**TEXT EXCERPT:**
For the reasons stated above, the Discovery Group
recommends that stockholders vote FOR the Stockholder Proposal. We urge you to vote FOR the Stockholder
Proposal on the WHITE proxy card. If you
do not indicate any voting instruction, we will vote the WHITE proxy card FOR
the Stockholder Proposal.
Except as set forth in this Proxy Statement, the
Discovery Group is not aware of any other matter to be considered at the
Stockholder Meeting. However, if the
Discovery Group learns of any other proposals made at a reasonable time before
the Stockholder Meeting, the Discovery Group will either supplement this Proxy
Statement and provide an opportunity to stockholders to vote by proxy directly
on such matter or will not exercise discretionary authority with respect
thereto. If other proposals are made
thereafter (including at the Stockholder Meeting), the persons named as proxies
on the WHITE proxy card solicited by the Discovery Group will vote such proxies
in their discretion.
INFORMATION ABOUT
THE PARTICIPANTS
Discovery Equity Partners, Discovery Group I, and Messrs. Donoghue
and Murphy are the participants in the solicitation of proxies contemplated
hereby and are herein collectively referred to sometimes as the Participants. The Other Partnership is not a participant in
the solicitation of proxies contemplated hereby.

**EXERCISE SET:**
[1] Translate this sentence from the proxy statement excerpt into Spanish: "We urge you to vote FOR the Stockholder Proposal on the WHITE proxy card."
[2] Reproduce word for word the passage of the proxy statement excerpt between "Except as set" and "in their discretion.", inclusive.

**GIVEN INFORMATION:**

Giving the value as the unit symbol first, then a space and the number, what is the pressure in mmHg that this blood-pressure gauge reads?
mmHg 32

==

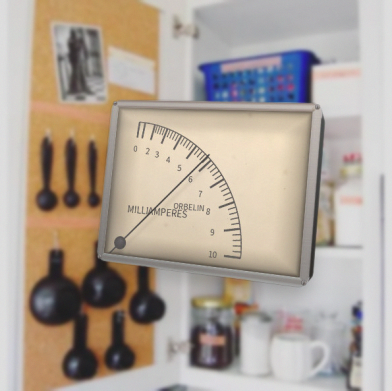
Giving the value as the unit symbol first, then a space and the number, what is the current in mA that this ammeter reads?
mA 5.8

---

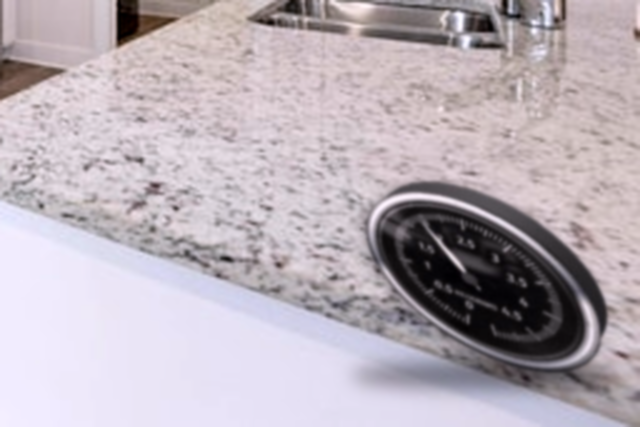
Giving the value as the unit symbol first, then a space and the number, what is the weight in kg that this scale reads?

**PROBLEM SOLUTIONS:**
[1] Le instamos a votar A FAVOR de la Propuesta del Accionista en la tarjeta de poder BLANCA.

[2]
Except as set forth in this Proxy Statement, the
Discovery Group is not aware of any other matter to be considered at the
Stockholder Meeting. However, if the
Discovery Group learns of any other proposals made at a reasonable time before
the Stockholder Meeting, the Discovery Group will either supplement this Proxy
Statement and provide an opportunity to stockholders to vote by proxy directly
on such matter or will not exercise discretionary authority with respect
thereto. If other proposals are made
thereafter (including at the Stockholder Meeting), the persons named as proxies
on the WHITE proxy card solicited by the Discovery Group will vote such proxies
in their discretion.